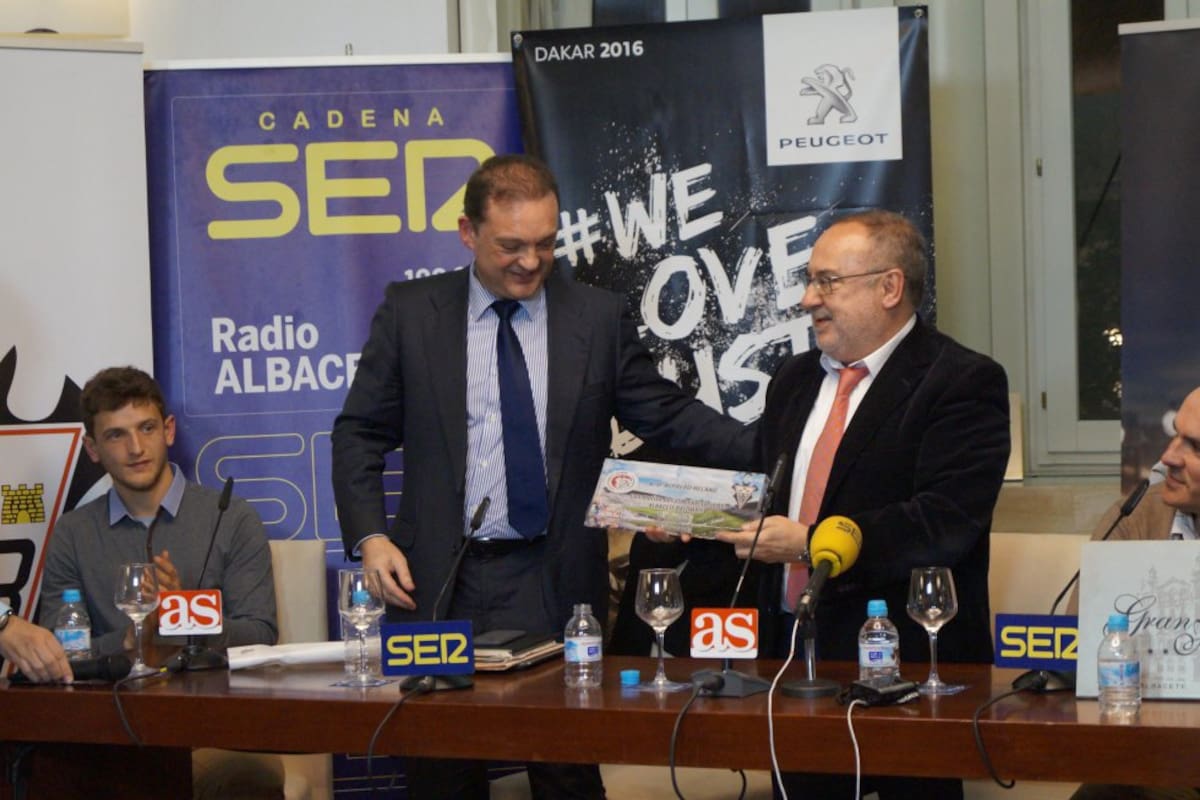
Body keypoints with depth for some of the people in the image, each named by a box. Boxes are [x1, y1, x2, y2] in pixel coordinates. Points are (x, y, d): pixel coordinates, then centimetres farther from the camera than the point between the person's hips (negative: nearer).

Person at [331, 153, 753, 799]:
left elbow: (665, 414, 6)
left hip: (557, 589, 0)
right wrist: (370, 537, -6)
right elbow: (360, 433, 7)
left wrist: (763, 452, -8)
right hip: (440, 583, 0)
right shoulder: (410, 312, 5)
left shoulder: (599, 318, 5)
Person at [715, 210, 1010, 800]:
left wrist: (809, 544, -23)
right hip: (792, 648, 6)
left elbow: (943, 523, -20)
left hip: (903, 660, -6)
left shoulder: (963, 383, -8)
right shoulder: (794, 380, 17)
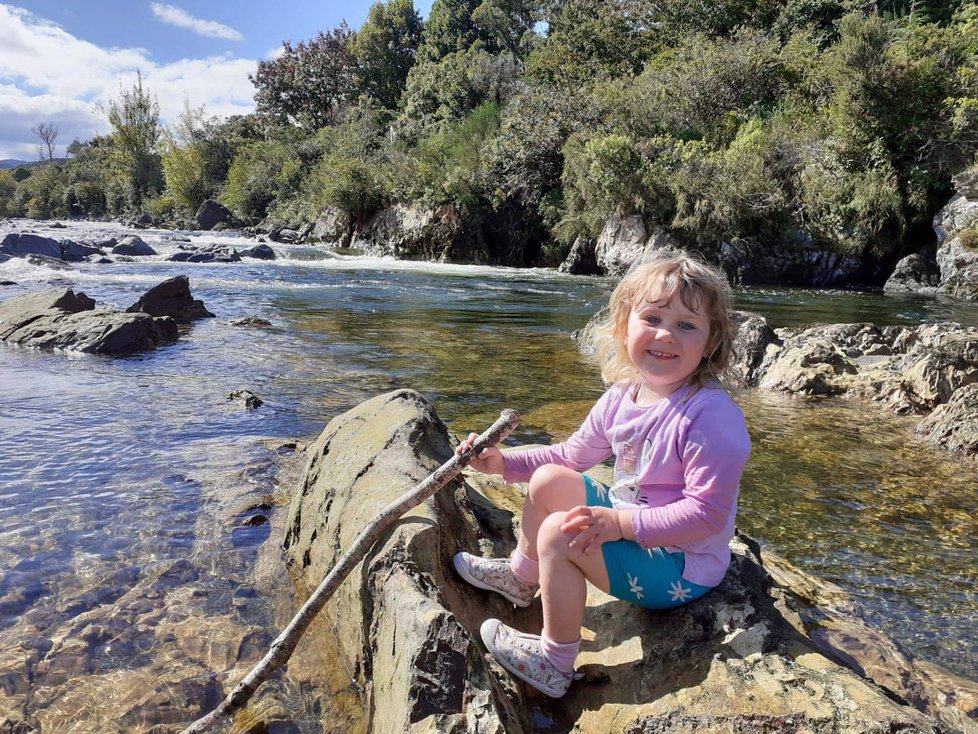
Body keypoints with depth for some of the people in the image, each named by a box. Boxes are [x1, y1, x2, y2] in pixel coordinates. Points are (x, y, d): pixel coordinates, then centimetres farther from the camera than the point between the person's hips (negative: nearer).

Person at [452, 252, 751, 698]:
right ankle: (521, 579, 30)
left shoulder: (712, 415, -27)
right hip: (630, 519, 8)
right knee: (550, 481, 5)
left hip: (682, 569, -8)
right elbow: (571, 455, 10)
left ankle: (554, 662, -1)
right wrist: (503, 463, 3)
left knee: (559, 532, -22)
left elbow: (707, 512, -28)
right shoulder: (621, 398, -3)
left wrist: (619, 522, -31)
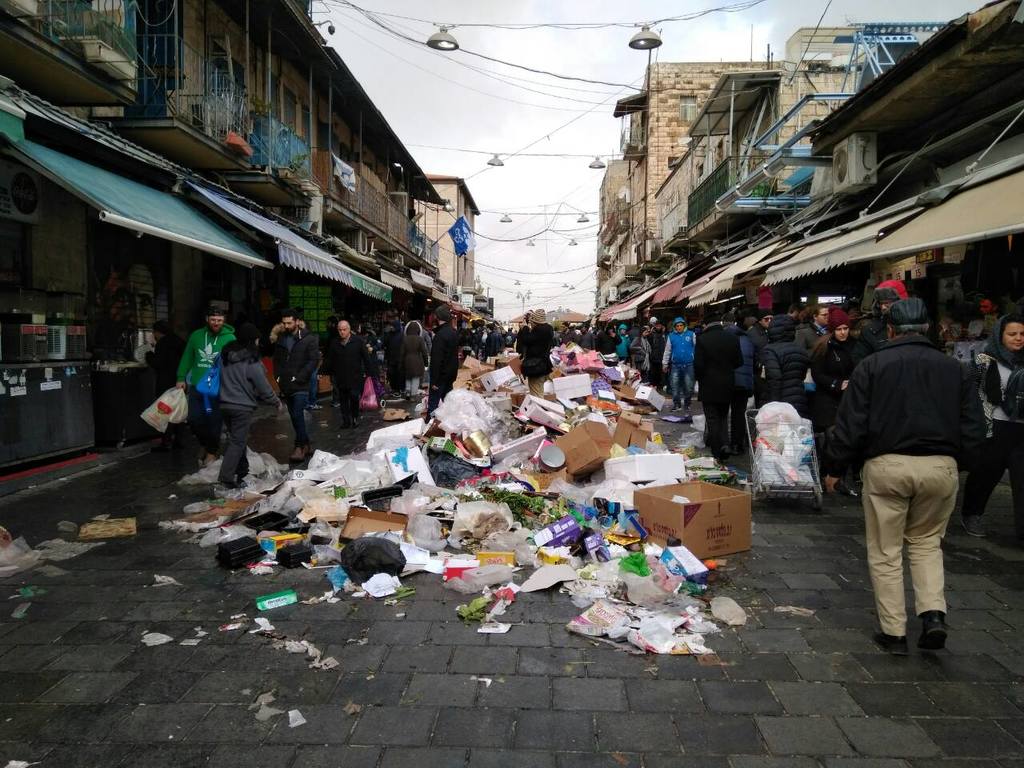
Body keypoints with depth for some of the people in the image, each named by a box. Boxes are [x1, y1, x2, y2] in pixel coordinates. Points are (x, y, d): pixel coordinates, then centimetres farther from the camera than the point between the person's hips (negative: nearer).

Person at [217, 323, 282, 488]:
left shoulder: (225, 355, 4)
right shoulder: (252, 362, -15)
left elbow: (221, 379, 12)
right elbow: (263, 387, -10)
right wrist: (277, 403, 3)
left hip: (225, 404, 7)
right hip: (243, 407, -7)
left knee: (236, 438, 19)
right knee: (238, 442, -3)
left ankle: (241, 470, 29)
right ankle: (226, 477, -9)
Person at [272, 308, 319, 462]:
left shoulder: (309, 339, -6)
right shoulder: (280, 339, 10)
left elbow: (313, 360, -11)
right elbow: (276, 359, 19)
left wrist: (298, 378, -15)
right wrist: (278, 376, 5)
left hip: (301, 386, -6)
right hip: (286, 386, 6)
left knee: (297, 415, -13)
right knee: (295, 416, 11)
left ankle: (300, 447, -4)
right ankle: (306, 445, 21)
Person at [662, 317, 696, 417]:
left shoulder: (691, 334, -1)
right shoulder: (671, 336, 2)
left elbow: (697, 347, 2)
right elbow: (667, 351, 8)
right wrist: (665, 363, 8)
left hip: (689, 365, -1)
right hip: (675, 365, 1)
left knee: (689, 386, 3)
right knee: (674, 385, 3)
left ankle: (687, 404, 19)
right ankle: (676, 403, 18)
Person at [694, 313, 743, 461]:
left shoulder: (702, 339, -12)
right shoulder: (733, 339, -1)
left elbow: (698, 365, -13)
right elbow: (739, 362, 2)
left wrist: (700, 379, 5)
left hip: (709, 387, -3)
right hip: (727, 386, 3)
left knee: (712, 419, 5)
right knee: (723, 417, 19)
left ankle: (717, 453, 6)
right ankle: (724, 443, -1)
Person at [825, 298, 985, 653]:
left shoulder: (872, 365, -2)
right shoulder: (955, 368, 7)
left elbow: (850, 425, -5)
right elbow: (974, 428, 7)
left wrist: (834, 467, 5)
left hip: (887, 465, -3)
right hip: (940, 466, 3)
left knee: (886, 551, 9)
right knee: (926, 541, 22)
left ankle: (894, 632, 14)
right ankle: (933, 615, 7)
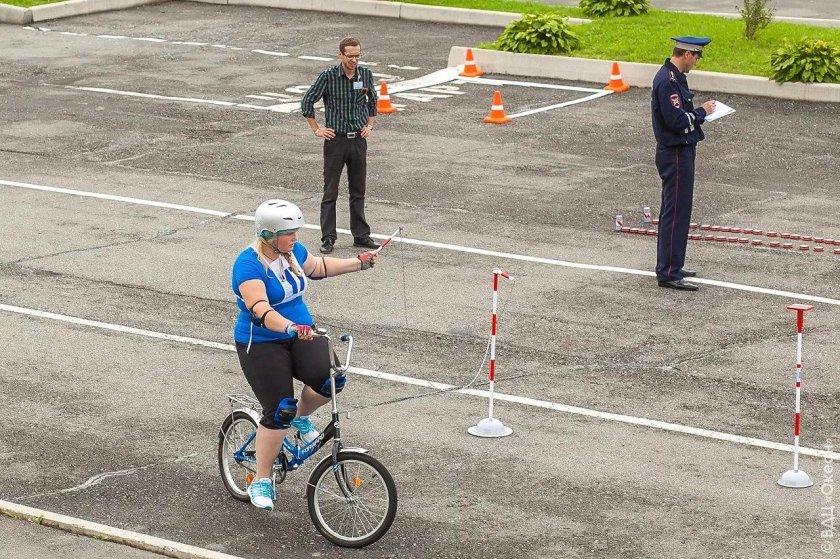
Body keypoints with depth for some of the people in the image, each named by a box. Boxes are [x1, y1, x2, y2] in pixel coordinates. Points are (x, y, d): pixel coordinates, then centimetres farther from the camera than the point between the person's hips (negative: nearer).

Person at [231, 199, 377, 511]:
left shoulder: (293, 251, 2)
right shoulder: (249, 264, -21)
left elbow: (318, 267, 25)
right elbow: (261, 310, -34)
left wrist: (359, 263, 21)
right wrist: (291, 327, -50)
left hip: (300, 337, 6)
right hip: (261, 345, -6)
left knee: (331, 380, -19)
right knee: (279, 413, -13)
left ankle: (301, 416, 14)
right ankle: (261, 482, 5)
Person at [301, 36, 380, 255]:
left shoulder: (366, 75, 1)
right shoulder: (328, 76, -10)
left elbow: (372, 101, 20)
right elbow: (307, 102, -2)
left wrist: (369, 125, 11)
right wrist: (317, 129, -2)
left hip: (358, 139, 3)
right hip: (336, 139, -3)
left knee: (358, 191, 10)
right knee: (330, 192, 1)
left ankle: (361, 235, 18)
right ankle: (328, 238, 6)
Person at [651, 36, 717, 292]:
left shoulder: (673, 76, 11)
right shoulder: (668, 81, -21)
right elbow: (678, 121, -25)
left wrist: (699, 111, 5)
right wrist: (702, 111, -11)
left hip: (681, 151, 11)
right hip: (676, 154, -11)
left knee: (673, 211, 17)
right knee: (676, 213, -7)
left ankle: (669, 266, 26)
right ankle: (669, 273, -4)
···
PROBLEM REQUIREMENTS: Copy out every line of the entries above word for word, but leave out the pictures.

OUTPUT OF THE TASK:
Body keypoints with depth for some of the people in the image, each named by a box. Boxes are [x1, y1, x2, y2] in pixel coordinates. Points are (x, y, d): pixel coordinates, then centimetres farther from the camera than the point between the person's hips (negative: nearer).

Person at [331, 153, 753, 799]:
left elbow: (665, 414, 6)
left hip: (557, 589, 0)
right wrist: (370, 537, -6)
right elbow: (360, 433, 7)
left wrist: (763, 452, -8)
right hip: (440, 583, 0)
right shoulder: (410, 312, 5)
left shoulder: (599, 318, 5)
Person at [715, 210, 1010, 800]:
left wrist: (809, 544, -23)
right hip: (792, 648, 6)
left elbow: (943, 523, -20)
left hip: (903, 660, -6)
left shoulder: (963, 383, -8)
right shoulder: (794, 380, 17)
Body keypoints with depth for some of the people in the image, each named by a box. Boxes are [x1, y1, x2, y2] in pixel coordinates. Points are (x, y, d): pixel coordinates, then centimetres farther from the camera than the point between the person's hips (negative: nearer).

Person at [452, 252, 751, 698]:
right ankle: (521, 579, 30)
left shoulder: (712, 415, -27)
right hip: (630, 519, 8)
right knee: (550, 481, 5)
left hip: (682, 569, -8)
right elbow: (571, 455, 10)
left ankle: (554, 662, -1)
right wrist: (503, 463, 3)
left knee: (559, 532, -22)
left elbow: (707, 512, -28)
right shoulder: (621, 398, -3)
left wrist: (619, 522, -31)
Body keypoints with depth for some of the people in the image, each named by a box. Boxes are [x1, y1, x2, y2] in pixel coordinates. Points are (x, y, d): pixel coordinates, then centimetres farther from the camera than the point between the person's hips (negative: nearer).

Person at [217, 323, 282, 488]:
left shoulder: (225, 355, 4)
right shoulder: (252, 362, -15)
left elbow: (221, 379, 12)
right elbow: (263, 387, -10)
right wrist: (277, 403, 3)
left hip: (225, 404, 7)
right hip: (243, 407, -7)
left knee: (236, 438, 19)
right knee: (238, 442, -3)
left ankle: (241, 470, 29)
right ankle: (226, 477, -9)
Person at [272, 308, 319, 462]:
left shoulder: (309, 339, -6)
right shoulder: (280, 339, 10)
left elbow: (313, 360, -11)
right elbow: (276, 359, 19)
left wrist: (298, 378, -15)
right wrist: (278, 376, 5)
left hip: (301, 386, -6)
right hip: (286, 386, 6)
left knee: (297, 415, -13)
right knee: (295, 416, 11)
left ankle: (300, 447, -4)
right ankle: (306, 445, 21)
Person at [662, 317, 696, 417]:
left shoulder: (691, 334, -1)
right shoulder: (671, 336, 2)
left elbow: (697, 347, 2)
right elbow: (667, 351, 8)
right wrist: (665, 363, 8)
left hip: (689, 365, -1)
right hip: (675, 365, 1)
left knee: (689, 386, 3)
right knee: (674, 385, 3)
left ankle: (687, 404, 19)
right ankle: (676, 403, 18)
Person at [694, 313, 743, 461]:
left shoulder: (702, 339, -12)
right shoulder: (733, 339, -1)
left elbow: (698, 365, -13)
right elbow: (739, 362, 2)
left wrist: (700, 379, 5)
left hip: (709, 387, -3)
right hip: (727, 386, 3)
left knee: (712, 419, 5)
right knee: (723, 417, 19)
left ankle: (717, 453, 6)
right ankle: (724, 443, -1)
Person at [825, 298, 985, 653]:
left shoulder: (872, 365, -2)
right shoulder: (955, 368, 7)
left elbow: (850, 425, -5)
right elbow: (974, 428, 7)
left wrist: (834, 467, 5)
left hip: (887, 465, -3)
right hip: (940, 466, 3)
left knee: (886, 551, 9)
right knee: (926, 541, 22)
left ankle: (894, 632, 14)
right ankle: (933, 615, 7)
Body keypoints with depth for some of the people in the image, each named by a box. Boxes are [x1, y1, x2, y2] in pixel coordinates. Points are (x, y, d): pixel coordinates, then centimetres farther from the camera than the point between the person's hips (negative: nearer).

Person at [231, 199, 377, 511]:
left shoulder: (293, 251, 2)
right shoulder: (249, 264, -21)
left elbow: (318, 267, 25)
right elbow: (261, 310, -34)
left wrist: (359, 263, 21)
right wrist: (291, 327, -50)
left hip: (300, 337, 6)
right hip: (261, 345, -6)
left knee: (331, 380, -19)
right knee: (279, 413, -13)
left ankle: (301, 416, 14)
right ankle: (261, 482, 5)
Person at [301, 36, 380, 255]:
left shoulder: (366, 75, 1)
right shoulder: (328, 76, -10)
left elbow: (372, 101, 20)
right elbow: (307, 102, -2)
left wrist: (369, 125, 11)
right wrist: (317, 129, -2)
left hip: (358, 139, 3)
right hip: (336, 139, -3)
left knee: (358, 191, 10)
right knee: (330, 192, 1)
left ankle: (361, 235, 18)
right ankle: (328, 238, 6)
Person at [651, 36, 717, 292]:
left shoulder: (673, 76, 11)
right shoulder: (668, 81, -21)
right elbow: (678, 121, -25)
left wrist: (699, 111, 5)
right wrist: (702, 111, -11)
left hip: (681, 151, 11)
right hip: (676, 154, -11)
left knee: (673, 211, 17)
right knee: (676, 213, -7)
left ankle: (669, 266, 26)
right ankle: (669, 273, -4)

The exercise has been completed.